The U.S. Army awarded Lockheed Martin $206 million in additional orders for the AN/TPQ-53 (Q-53), a long-range counterfire radar that provides soldiers with enhanced 360-degree protection from indirect fire.
This contract is for 19 Q-53 systems, formerly designated as EQ-36. To date Lockheed Martin has delivered 32 initial production systems to the U.S. Army and is currently producing an additional 33 systems, which were awarded in March 2012. This latest contract builds on those 33 systems currently in production.
“The Q-53 radar is helping to save the lives of U.S. forces through its exceptional performance in theater” said Lee Flake, program director for counterfire target acquisition radar programs at Lockheed Martin’s Mission Systems & Training business. “Deployed since 2010, we have listened to feedback from our soldiers to ensure the system meets operational demands and is evolving to stay ahead of global threats.”
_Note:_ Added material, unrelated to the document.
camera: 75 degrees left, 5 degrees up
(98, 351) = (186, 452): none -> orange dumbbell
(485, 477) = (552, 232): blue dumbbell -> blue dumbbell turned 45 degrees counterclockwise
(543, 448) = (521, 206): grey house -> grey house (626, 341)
Mounted on a five-ton truck, the Q-53 can be rapidly deployed, automatically leveled and remotely operated with a laptop computer or from a fully equipped climate-controlled command vehicle.
Lockheed Martin won the competitive development contract for the Q-53 radar – then known as EQ-36 – in 2007. Responding to urgent need statements from theater and following early program successes, the Army awarded the company an accelerated contract for 12 initial production systems in July 2008 and a contract with options for an additional 20 systems in April 2010. The Army began deploying Q-53 systems to combat in Iraq and Afghanistan in fall 2010. The March 2012 contract for 33 systems was a combination of low-rate initial production orders one and two.
Work on the Q-53 radar contract will be performed at Lockheed Martin facilities in Syracuse, N.Y., Moorestown, N.J., Akron, Ohio, and Clearwater, Fla.